— What you will do —
Could you return, word for word, the passage of the post on choosing an authentication mechanism that starts at "Which authentication mechanism" and ends at "(bother to) register."?

— Text extract —

Which authentication mechanism to choose? - language-agnostic

Well, on my free time, I'm making this small web site. The site will not require to authenticate, only some actions (like leaving a comment) will require to do so.
I would expect to have up to 100 (probably less) unique visitors a day. I don't really expect more than 50% to (bother to) register.
Right now, I'm thinking of three possible authentication mechanisms (but I'm open to suggestions):
OpenID authentication;
HTTP Digest or at least HTTP Basic authentication;
My own (form based) authentication.
OpenID seems to me a little bit of an overkill for a small site like this. Also, buzzword like "OpenID" on the login page of my site might scare away the less tech-savvy people.
HTTP Digest (or Basic) authentication provides a low security level (or none at all), because the site will not be under HTTPS.
My own implementation would, most likely, suffer the same security problems as the HTTP Digest would. Although, I could implement some more protection against brute-force attacks (display a captcha after three failures etc).
What other mechanisms would you suggest? What are the pros and cons that I'm not seeing? What would you choose?

Well, if you want your visitors to leave comments I really think you're better of with something like OpenID. Because if you provide your own form based authentication who will really bother registering yet another account with some password wondering if they can trust you?
I think it's safe to say that people who like the internet own a gmail account, and all those people have an OpenID (Google account).
I suggest you use that... that's what I would do.

— Information shown —
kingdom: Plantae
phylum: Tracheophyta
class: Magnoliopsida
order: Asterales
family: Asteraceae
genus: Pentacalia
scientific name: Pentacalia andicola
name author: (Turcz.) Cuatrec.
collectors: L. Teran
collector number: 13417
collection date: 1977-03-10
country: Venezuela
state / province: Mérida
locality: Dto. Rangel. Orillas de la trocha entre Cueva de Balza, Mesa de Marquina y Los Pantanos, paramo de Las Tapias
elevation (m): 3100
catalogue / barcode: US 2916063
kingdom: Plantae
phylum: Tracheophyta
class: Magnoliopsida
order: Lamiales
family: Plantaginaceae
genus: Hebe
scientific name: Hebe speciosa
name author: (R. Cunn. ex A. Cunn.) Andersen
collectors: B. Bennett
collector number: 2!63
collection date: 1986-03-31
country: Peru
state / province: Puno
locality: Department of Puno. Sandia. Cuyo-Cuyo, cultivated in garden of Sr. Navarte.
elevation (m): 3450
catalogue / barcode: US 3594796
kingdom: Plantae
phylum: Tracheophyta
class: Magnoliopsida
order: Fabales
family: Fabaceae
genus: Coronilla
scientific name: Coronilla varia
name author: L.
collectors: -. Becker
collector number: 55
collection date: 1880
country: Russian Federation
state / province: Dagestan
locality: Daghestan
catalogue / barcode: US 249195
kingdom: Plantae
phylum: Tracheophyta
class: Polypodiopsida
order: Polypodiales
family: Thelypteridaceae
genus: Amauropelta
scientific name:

— Task response —
Which authentication mechanism to choose? - language-agnostic

Well, on my free time, I'm making this small web site. The site will not require to authenticate, only some actions (like leaving a comment) will require to do so.
I would expect to have up to 100 (probably less) unique visitors a day. I don't really expect more than 50% to (bother to) register.